だからこそ女は本能的に強い雄に惹かれるのだ。
ただ、力と言っても肉体だけの力では足りない。
頭脳、権力、あらゆるものを兼ね揃えなければならない。
俺に与えられたチャンス、第二の人生。ならば生前に得る事ができなかったモノを今生で掴み取りたいのだ。
たとえ肉体をどれだけ鍛え上げたとしても所詮は個人、いずれ限界に行きつく事は前世の経験から既に学んでいる。

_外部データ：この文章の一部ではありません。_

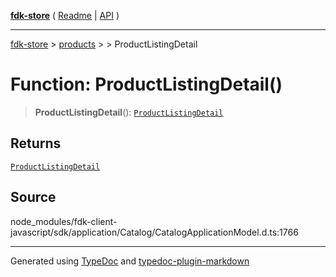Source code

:[**fdk-store**](../../../README.md) ( [Readme](../../../README.md) \| [API](../../../API.md) )

---

[fdk-store](../../../API.md) > [products](../../README.md) > [<internal>](../README.md) > ProductListingDetail

# Function: ProductListingDetail()

> **ProductListingDetail**(): [`ProductListingDetail`](../type-aliases/type-alias.ProductListingDetail.md)

## Returns

[`ProductListingDetail`](../type-aliases/type-alias.ProductListingDetail.md)

## Source

node_modules/fdk-client-javascript/sdk/application/Catalog/CatalogApplicationModel.d.ts:1766

---

Generated using [TypeDoc](https://typedoc.org/) and [typedoc-plugin-markdown](https://www.npmjs.com/package/typedoc-plugin-markdown)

知力はどうしようもない。だけど知識や応用力を高める事は出来る筈だ。
単純に学べばいい。分からない事や知りえない事を貪欲に学び、知識として蓄えていく。
そうしていけば知力も上がっていくだろう……たぶん。
権力に関して言えば、将来的に見据えておく程度でいいだろう。
所詮は個人の力で得る事ができる権力などタカが知れているのだから、上を目指すのであれば第三者の協力は必要不可欠だ。
当面の目的はただ一つ、他の誰よりも強くなる。
理不尽に対抗する手段は同じく理不尽な手段だ……だから俺は決意した。
肉体を鍛え上げ、生前の肉体を超える事で俺自身が理不尽な存在になってやる。
暴力で総てを解決するなんて事は言わない。だが、肉体を鍛え上げれば必ず自分の糧になる。
どれだけ綺麗事を口にしようが、人間なんて所詮は獣と同類だ。
食欲 睡眠欲 性欲の3つがあれば生きていける。
前世の俺が途中で挫折し中途半端に満足した結果、昇れきなかった頂点を今度こそは目指す。
この世界の元が寝取られゲームだとかそんなものは関係ないのだ。
「やってやる。やってやるぞ!!」
二度目の人生で今度こそ夢を叶えるのだと俺は誓った。